*What to work on*.
Convert the lines below into a numbered list, skipping any blank lines and leaving the pictures out of your answer.

(Entries drawn from a collection)
┏━━
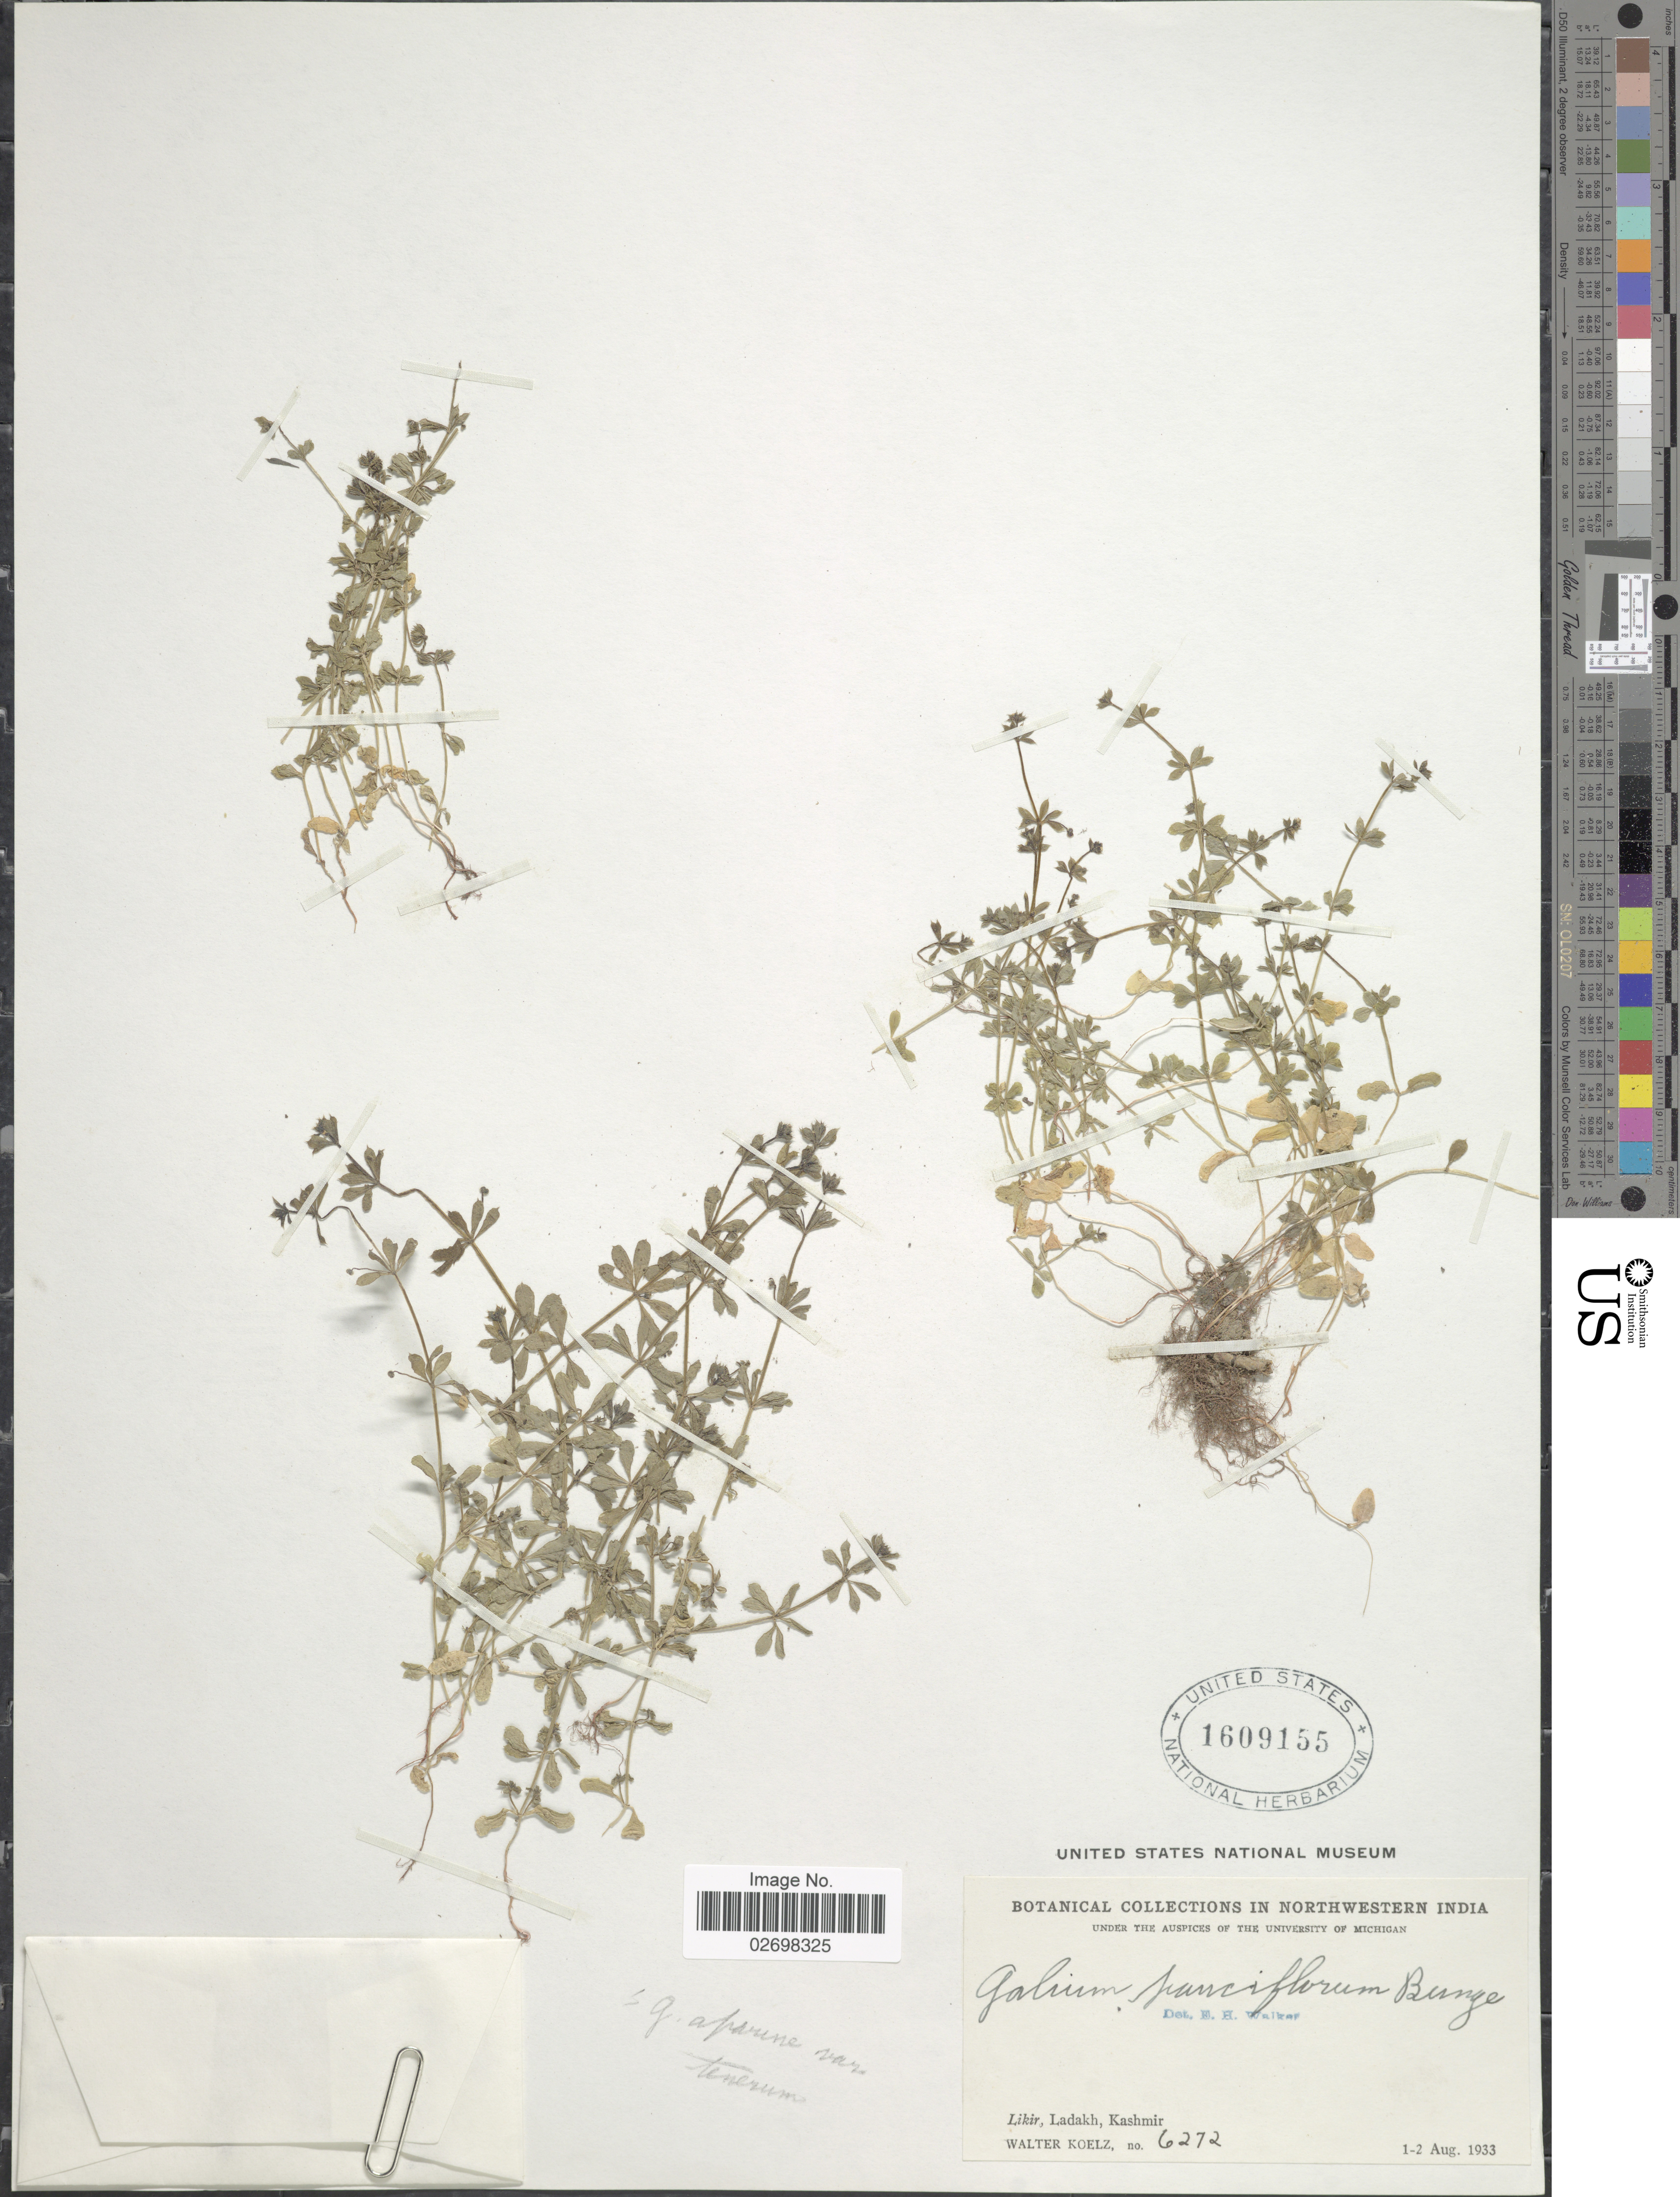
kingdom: Plantae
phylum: Tracheophyta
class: Magnoliopsida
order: Gentianales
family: Rubiaceae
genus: Galium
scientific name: Galium aparine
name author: L.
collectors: W. N. Koelz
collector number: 6272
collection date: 1933-08-01/1933-08-02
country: India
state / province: Jammu and Kashmir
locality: Northwestern India, Likir, Ladahk, Kashmir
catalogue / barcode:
┗━━
*Final result*.
1. kingdom: Plantae
2. phylum: Tracheophyta
3. class: Magnoliopsida
4. order: Gentianales
5. family: Rubiaceae
6. genus: Galium
7. scientific name: Galium aparine
8. name author: L.
9. collectors: W. N. Koelz
10. collector number: 6272
11. collection date: 1933-08-01/1933-08-02
12. country: India
13. state / province: Jammu and Kashmir
14. locality: Northwestern India, Likir, Ladahk, Kashmir
15. catalogue / barcode:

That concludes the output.